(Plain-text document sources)
--- START ---

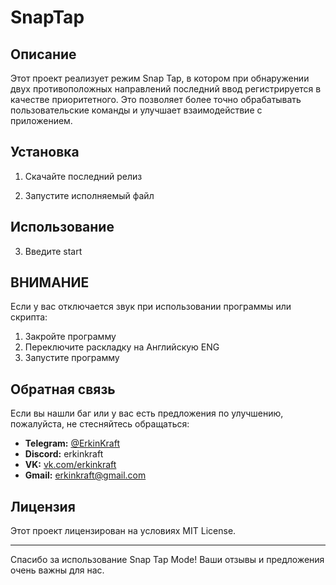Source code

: # SnapTap

## Описание

Этот проект реализует режим Snap Tap, в котором при обнаружении двух противоположных направлений последний ввод регистрируется в качестве приоритетного. Это позволяет более точно обрабатывать пользовательские команды и улучшает взаимодействие с приложением.

## Установка

1. Скачайте последний релиз
   

2. Запустите исполняемый файл
   
   

## Использование

3. Введите start


## ВНИМАНИЕ
Если у вас отключается звук при использовании программы или скрипта:
1. Закройте программу
2. Переключите раскладку на Английскую ENG
3. Запустите программу
## Обратная связь

Если вы нашли баг или у вас есть предложения по улучшению, пожалуйста, не стесняйтесь обращаться:

- **Telegram:** [@ErkinKraft](https://t.me/ErkinKraft)
- **Discord:** erkinkraft
- **VK:** [vk.com/erkinkraft](https://vk.com/erkinkraft)
- **Gmail:** erkinkraft@gmail.com

## Лицензия

Этот проект лицензирован на условиях MIT License. 

---

Спасибо за использование Snap Tap Mode! Ваши отзывы и предложения очень важны для нас.
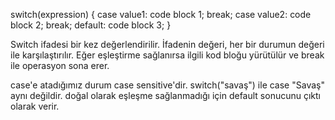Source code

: switch(expression) {
  case value1:
    code block 1;
    break;
  case value2:
    code block 2;
    break;
  default:
    code block 3;
}

Switch ifadesi bir kez değerlendirilir. İfadenin değeri, her bir durumun değeri ile karşılaştırılır.
Eğer eşleştirme sağlanırsa ilgili kod bloğu yürütülür ve break ile operasyon sona erer.

case'e atadığımız durum case sensitive'dir. switch("savaş") ile case "Savaş" aynı değildir. doğal olarak eşleşme sağlanmadığı için default sonucunu çıktı olarak verir.


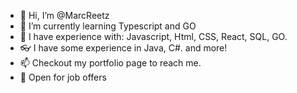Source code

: - 👋 Hi, I’m @MarcReetz
- 🌱 I’m currently learning Typescript and GO 
- 🧠 I have experience with: Javascript, Html, CSS, React, SQL, GO. 
- 👓 I have some experience in Java, C#. and more!
- 📫 Checkout my portfolio page to reach me.
- 👔 Open for job offers

<!---
MarcReetz/MarcReetz is a ✨ special ✨ repository because its `README.md` (this file) appears on your GitHub profile.
You can click the Preview link to take a look at your changes.
--->
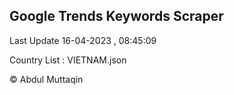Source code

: 

## Google Trends Keywords Scraper 
 
Last Update 16-04-2023 , 08:45:09

Country List :
VIETNAM.json



© Abdul Muttaqin 
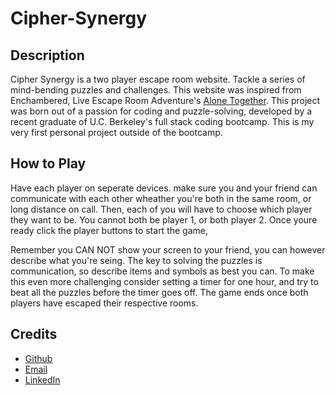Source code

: # Cipher-Synergy

## Description
Cipher Synergy is a two player escape room website. Tackle a series of mind-bending puzzles and challenges. This website was inspired from Enchambered, Live Escape Room Adventure's [Alone Together](https://www.enchambered.com/puzzles/alone-together/). This project was born out of a passion for coding and puzzle-solving, developed by a recent graduate of U.C. Berkeley's full stack coding bootcamp. This is my very first personal project outside of the bootcamp.
    
## How to Play
Have each player on seperate devices. make sure you and your friend can communicate with each other wheather you're both in the same room, or long distance on call. Then, each of you will have to choose which player they want to be. You cannot both be player 1, or both player 2. Once youre ready click the player buttons to start the game,

Remember you CAN NOT show your screen to your friend, you can however describe what you're seing. The key to solving the puzzles is communication, so describe items and symbols as best you can. To make this even more challenging consider setting a timer for one hour, and try to beat all the puzzles before the timer goes off. The game ends once both players have escaped their respective rooms. 

## Credits
- [Github](https://github.com/Ezekiel186)
- [Email](mailto:ezekieljamolin186@gmail.com)
- [LinkedIn](https://www.linkedin.com/in/ezekiel-jamolin-747150291/)
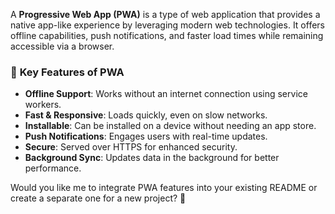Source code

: A **Progressive Web App (PWA)** is a type of web application that provides a native app-like experience by leveraging modern web technologies. It offers offline capabilities, push notifications, and faster load times while remaining accessible via a browser.

### 🚀 **Key Features of PWA**
- **Offline Support**: Works without an internet connection using service workers.
- **Fast & Responsive**: Loads quickly, even on slow networks.
- **Installable**: Can be installed on a device without needing an app store.
- **Push Notifications**: Engages users with real-time updates.
- **Secure**: Served over HTTPS for enhanced security.
- **Background Sync**: Updates data in the background for better performance.

Would you like me to integrate PWA features into your existing README or create a separate one for a new project? 🚀

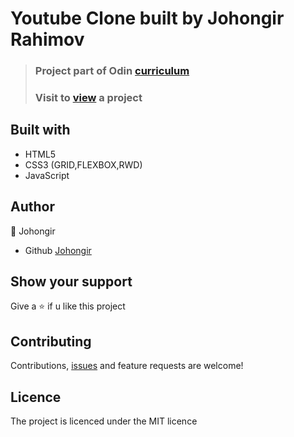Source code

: # Youtube Clone built by Johongir Rahimov


> ### Project part of Odin [curriculum](https://www.theodinproject.com/courses/html-and-css/lessons/embedding-images-and-video)
> ### Visit to [view]() a project

## Built with
 * HTML5
 * CSS3 (GRID,FLEXBOX,RWD)
 * JavaScript


## Author
:man: Johongir 
* Github [Johongir](https://github.com/Johongirr)

## Show your support
Give a :star: if u like this project


## Contributing
Contributions, [issues](https://github.com/Johongirr/calculator/issues) and feature requests are welcome!


## Licence
The project is licenced under the MIT licence
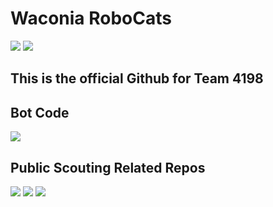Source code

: # Waconia RoboCats 
<body>
<p>
 <a href="https://www.team4198.org" alt="Contributors">
        <img src="https://img.shields.io/badge/Website-team4198.org-purple?style=for-the-badge" /></a>
   <a href="https://twitter.com/robocats_4198" alt="Contributors">
        <img src="https://img.shields.io/twitter/follow/robocats_4198?style=social&logo=twitter" /></a>
<!-- <img source="https://img.shields.io/badge/Website-Here-purple?style=for-the-badge" /> -->
    
</p>

## This is the official Github for Team 4198
<!-- You can find our website [here](https://www.team4198.org/) -->

## Bot Code

<a href="https://github.com/4198-Programmers/Charged-Up-2023" alt="2023 Bot Code">
        <img src="https://img.shields.io/badge/2023 Bot Code-Sam-7289da?style=for-the-badge" /></a>
        
## Public Scouting Related Repos

<p>
<a href="https://github.com/4198-Programmers/MeanScout_4198" alt="Contributors">
        <img src="https://img.shields.io/badge/Meanscout-Repo-7289da?style=for-the-badge" /></a>
<a href="https://github.com/4198-Programmers/meanscout-api" alt="Contributors">
        <img src="https://img.shields.io/badge/Meanscout Api-Repo-7289da?style=for-the-badge" /></a>
<a href="https://github.com/4198-Programmers/VileScout" alt="Contributors">
        <img src="https://img.shields.io/badge/Vilescout-Repo-7289da?style=for-the-badge" /></a>
</p>

  
</body>
<!--

**Here are some ideas to get you started:**

🙋‍♀️ A short introduction - what is your organization all about?
🌈 Contribution guidelines - how can the community get involved?
👩‍💻 Useful resources - where can the community find your docs? Is there anything else the community should know?
🍿 Fun facts - what does your team eat for breakfast?
🧙 Remember, you can do mighty things with the power of [Markdown](https://docs.github.com/github/writing-on-github/getting-started-with-writing-and-formatting-on-github/basic-writing-and-formatting-syntax)
-->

--- END ---

(The problem): Exclude the pictures, then retype every record exactly.

(Task output):
Source code

: # SnapTap

## Описание

Этот проект реализует режим Snap Tap, в котором при обнаружении двух противоположных направлений последний ввод регистрируется в качестве приоритетного. Это позволяет более точно обрабатывать пользовательские команды и улучшает взаимодействие с приложением.

## Установка

1. Скачайте последний релиз
   

2. Запустите исполняемый файл
   
   

## Использование

3. Введите start


## ВНИМАНИЕ
Если у вас отключается звук при использовании программы или скрипта:
1. Закройте программу
2. Переключите раскладку на Английскую ENG
3. Запустите программу
## Обратная связь

Если вы нашли баг или у вас есть предложения по улучшению, пожалуйста, не стесняйтесь обращаться:

- **Telegram:** [@ErkinKraft](https://t.me/ErkinKraft)
- **Discord:** erkinkraft
- **VK:** [vk.com/erkinkraft](https://vk.com/erkinkraft)
- **Gmail:** erkinkraft@gmail.com

## Лицензия

Этот проект лицензирован на условиях MIT License. 

---

Спасибо за использование Snap Tap Mode! Ваши отзывы и предложения очень важны для нас.
Source code

: switch(expression) {
  case value1:
    code block 1;
    break;
  case value2:
    code block 2;
    break;
  default:
    code block 3;
}

Switch ifadesi bir kez değerlendirilir. İfadenin değeri, her bir durumun değeri ile karşılaştırılır.
Eğer eşleştirme sağlanırsa ilgili kod bloğu yürütülür ve break ile operasyon sona erer.

case'e atadığımız durum case sensitive'dir. switch("savaş") ile case "Savaş" aynı değildir. doğal olarak eşleşme sağlanmadığı için default sonucunu çıktı olarak verir.


Source code

: - 👋 Hi, I’m @MarcReetz
- 🌱 I’m currently learning Typescript and GO 
- 🧠 I have experience with: Javascript, Html, CSS, React, SQL, GO. 
- 👓 I have some experience in Java, C#. and more!
- 📫 Checkout my portfolio page to reach me.
- 👔 Open for job offers

<!---
MarcReetz/MarcReetz is a ✨ special ✨ repository because its `README.md` (this file) appears on your GitHub profile.
You can click the Preview link to take a look at your changes.
--->
Source code

: 

## Google Trends Keywords Scraper 
 
Last Update 16-04-2023 , 08:45:09

Country List :
VIETNAM.json



© Abdul Muttaqin 
Source code

: # Cipher-Synergy

## Description
Cipher Synergy is a two player escape room website. Tackle a series of mind-bending puzzles and challenges. This website was inspired from Enchambered, Live Escape Room Adventure's [Alone Together](https://www.enchambered.com/puzzles/alone-together/). This project was born out of a passion for coding and puzzle-solving, developed by a recent graduate of U.C. Berkeley's full stack coding bootcamp. This is my very first personal project outside of the bootcamp.
    
## How to Play
Have each player on seperate devices. make sure you and your friend can communicate with each other wheather you're both in the same room, or long distance on call. Then, each of you will have to choose which player they want to be. You cannot both be player 1, or both player 2. Once youre ready click the player buttons to start the game,

Remember you CAN NOT show your screen to your friend, you can however describe what you're seing. The key to solving the puzzles is communication, so describe items and symbols as best you can. To make this even more challenging consider setting a timer for one hour, and try to beat all the puzzles before the timer goes off. The game ends once both players have escaped their respective rooms. 

## Credits
- [Github](https://github.com/Ezekiel186)
- [Email](mailto:ezekieljamolin186@gmail.com)
- [LinkedIn](https://www.linkedin.com/in/ezekiel-jamolin-747150291/)
Source code

: A **Progressive Web App (PWA)** is a type of web application that provides a native app-like experience by leveraging modern web technologies. It offers offline capabilities, push notifications, and faster load times while remaining accessible via a browser.

### 🚀 **Key Features of PWA**
- **Offline Support**: Works without an internet connection using service workers.
- **Fast & Responsive**: Loads quickly, even on slow networks.
- **Installable**: Can be installed on a device without needing an app store.
- **Push Notifications**: Engages users with real-time updates.
- **Secure**: Served over HTTPS for enhanced security.
- **Background Sync**: Updates data in the background for better performance.

Would you like me to integrate PWA features into your existing README or create a separate one for a new project? 🚀

Source code

: # Youtube Clone built by Johongir Rahimov


> ### Project part of Odin [curriculum](https://www.theodinproject.com/courses/html-and-css/lessons/embedding-images-and-video)
> ### Visit to [view]() a project

## Built with
 * HTML5
 * CSS3 (GRID,FLEXBOX,RWD)
 * JavaScript


## Author
:man: Johongir 
* Github [Johongir](https://github.com/Johongirr)

## Show your support
Give a :star: if u like this project


## Contributing
Contributions, [issues](https://github.com/Johongirr/calculator/issues) and feature requests are welcome!


## Licence
The project is licenced under the MIT licence
Source code

: # Waconia RoboCats 
<body>
<p>
 <a href="https://www.team4198.org" alt="Contributors">
        <img src="https://img.shields.io/badge/Website-team4198.org-purple?style=for-the-badge" /></a>
   <a href="https://twitter.com/robocats_4198" alt="Contributors">
        <img src="https://img.shields.io/twitter/follow/robocats_4198?style=social&logo=twitter" /></a>
<!-- <img source="https://img.shields.io/badge/Website-Here-purple?style=for-the-badge" /> -->
    
</p>

## This is the official Github for Team 4198
<!-- You can find our website [here](https://www.team4198.org/) -->

## Bot Code

<a href="https://github.com/4198-Programmers/Charged-Up-2023" alt="2023 Bot Code">
        <img src="https://img.shields.io/badge/2023 Bot Code-Sam-7289da?style=for-the-badge" /></a>
        
## Public Scouting Related Repos

<p>
<a href="https://github.com/4198-Programmers/MeanScout_4198" alt="Contributors">
        <img src="https://img.shields.io/badge/Meanscout-Repo-7289da?style=for-the-badge" /></a>
<a href="https://github.com/4198-Programmers/meanscout-api" alt="Contributors">
        <img src="https://img.shields.io/badge/Meanscout Api-Repo-7289da?style=for-the-badge" /></a>
<a href="https://github.com/4198-Programmers/VileScout" alt="Contributors">
        <img src="https://img.shields.io/badge/Vilescout-Repo-7289da?style=for-the-badge" /></a>
</p>

  
</body>
<!--

**Here are some ideas to get you started:**

🙋‍♀️ A short introduction - what is your organization all about?
🌈 Contribution guidelines - how can the community get involved?
👩‍💻 Useful resources - where can the community find your docs? Is there anything else the community should know?
🍿 Fun facts - what does your team eat for breakfast?
🧙 Remember, you can do mighty things with the power of [Markdown](https://docs.github.com/github/writing-on-github/getting-started-with-writing-and-formatting-on-github/basic-writing-and-formatting-syntax)
-->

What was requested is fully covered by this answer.